■ **Excerpted passage**:
Another factor that can enhance the reabsorptive capacity of the distal tubule is adaptive changes in the nephron itself. When solute delivery to the distal tubule is increased chronically, distal cells undergo both hypertrophy and hyperplasia. Infusion of furosemide into rats continuously for 7 days increased the percentage of renal cortical volume occupied by DCT cells by nearly 100% (79, 132,135). Biochemical and functional correlates of these structural changes are shown in Figure 12. Chronic loop diuretic administration increases the Na+-K+-ATPase activity in the distal convoluted and CCT (226, 288) and increases the number of thiazide-sensitive NCC, measured as the maximal number of binding sites for [3H]- metolazone (45, 199). In one study, chronic furosemide treatment increased expression of mRNA encoding the thiazide-sensitive NCC, as detected by in situ hybridization (see Fig. 12) (199). In another study, however, mRNA expression of the thiazide-sensitive NCC as well as the ouabain-sensitive Na+-K+-ATPase was not affected by chronic furosemide infusion, when detected by Northern analysis (188). Distal tubule cells that express high levels of transport proteins and are hypertrophic have a higher Na+ and Cl− transport capacity than normal tubules; compared with tubules from normal animals, tubules of animals treated chronically with loop diuretics can absorb Na+ and Cl− up to three times more rapidly than control animals. Even salt and water delivery is fixed by microperfusion (Fig. 12); when distal tubules are presented with high NaCl loads, as occurs during loop diuretic administration in vivo, Na+ and Cl− absorption rates approach those commonly observed only in the proximal tubule (79). Recently, it has been observed that chronic treatment of rats with loop diuretics also results in significant hyperplasia of cells along the distal nephron. Whereas mitoses of renal tubule epithelial cells are infrequent in adult kidneys, distal tubules from animals treated with furosemide chronically demonstrate prominent mitoses; increased synthesis of DNA in these cells was confirmed by showing increases in labeling of DCT cells with bromodeoxyuridine and proliferating cell nuclear antigen (171).

■ **Extracted records**:

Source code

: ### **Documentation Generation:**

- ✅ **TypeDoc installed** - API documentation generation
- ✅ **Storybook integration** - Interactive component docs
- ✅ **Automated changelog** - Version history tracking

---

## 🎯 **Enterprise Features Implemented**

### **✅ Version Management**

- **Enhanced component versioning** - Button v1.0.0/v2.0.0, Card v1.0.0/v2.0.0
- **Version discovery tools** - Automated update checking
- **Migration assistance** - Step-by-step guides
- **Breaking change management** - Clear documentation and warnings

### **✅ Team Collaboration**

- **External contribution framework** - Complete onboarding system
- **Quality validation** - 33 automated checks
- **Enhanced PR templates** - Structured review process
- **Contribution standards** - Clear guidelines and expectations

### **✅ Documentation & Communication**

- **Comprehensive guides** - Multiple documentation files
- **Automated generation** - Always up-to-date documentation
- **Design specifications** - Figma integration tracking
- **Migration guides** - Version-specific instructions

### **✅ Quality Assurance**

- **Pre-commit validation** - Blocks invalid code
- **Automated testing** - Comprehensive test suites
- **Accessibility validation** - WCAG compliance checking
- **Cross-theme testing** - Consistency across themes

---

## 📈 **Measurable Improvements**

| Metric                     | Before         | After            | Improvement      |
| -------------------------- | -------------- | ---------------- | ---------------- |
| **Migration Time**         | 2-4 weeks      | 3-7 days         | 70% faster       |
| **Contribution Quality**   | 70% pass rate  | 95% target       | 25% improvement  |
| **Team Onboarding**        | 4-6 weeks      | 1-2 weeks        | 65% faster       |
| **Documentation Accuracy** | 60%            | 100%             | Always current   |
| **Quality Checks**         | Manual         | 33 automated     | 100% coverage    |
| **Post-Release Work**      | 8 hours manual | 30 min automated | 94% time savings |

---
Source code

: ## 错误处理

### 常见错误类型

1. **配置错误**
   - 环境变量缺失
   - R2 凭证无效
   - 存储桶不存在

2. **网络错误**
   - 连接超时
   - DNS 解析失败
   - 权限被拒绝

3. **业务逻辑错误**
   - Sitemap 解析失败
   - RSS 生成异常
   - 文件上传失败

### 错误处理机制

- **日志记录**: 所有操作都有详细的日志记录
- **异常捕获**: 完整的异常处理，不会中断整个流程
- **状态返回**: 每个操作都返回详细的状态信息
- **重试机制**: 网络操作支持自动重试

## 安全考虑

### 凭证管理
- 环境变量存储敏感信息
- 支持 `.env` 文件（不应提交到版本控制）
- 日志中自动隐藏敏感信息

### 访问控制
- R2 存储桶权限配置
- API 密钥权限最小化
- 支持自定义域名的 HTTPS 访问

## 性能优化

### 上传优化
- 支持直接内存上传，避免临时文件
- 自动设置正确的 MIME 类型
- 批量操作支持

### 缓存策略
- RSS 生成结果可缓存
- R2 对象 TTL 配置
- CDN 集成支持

■ **Instructions**:
1. Answer these questions about the passage on distal tubule adaptation:
(a) For how many days was furosemide infused continuously into rats in the study of renal cortical volume?
(b) In the study that found increased NCC mRNA expression after chronic furosemide treatment, what detection method was used?
(c) Which two markers were used to confirm increased DNA synthesis in DCT cells?
2. Please pick up the passage on distal tubule adaptation after its last sentence and continue it.

■ **Results of the exercise**:
1.
(a) 7 days.
(b) In situ hybridization.
(c) Bromodeoxyuridine and proliferating cell nuclear antigen.

2.
The diuretic-induced signals that initiate changes in distal nephron structure and function are poorly understood. Several factors, acting in concert, may contribute to these changes; these include diuretic-induced increases in Na+ and Cl−delivery to distal segments, effects of extracellular fluid volume depletion on systemic hormone secretion and renal nerve activity, and local effects of diuretics on autocrine and paracrine secretion. Increased production of angiotensin II or increased secretion of aldosterone resulting from increases in renin activity may contribute to hypertrophy and hyperplasia. Angiotensin is a potent mitogen; angiotensin II receptors have not been localized definitively to DCT cells, but recent functional studies do suggest that DCT cells express angiotensin II receptors. Aldosterone also promotes growth of responsive tissues under some circumstances (136); when salt delivery to the collecting duct is increased in the presence of high levels of circulating aldosterone, principal cell hypertrophy develops; when salt delivery is high in the absence of aldosterone secretion, hypertrophy is absent. This indicates that aldosterone plays a permissive role in the development of cellular hypertrophy in this aldosterone-responsive renal epithelium. Although recent experiments suggest that aldosterone does affect ion transport by cells of the DCT, and aldosterone almost certainly contributes to adaptations along the CCT, hypertrophy of DCT cells has been shown to occur during chronic loop diuretic infusion even when changes in circulating mineralocorticoid, glucocorticoid, and vasopressin levels are prevented (135).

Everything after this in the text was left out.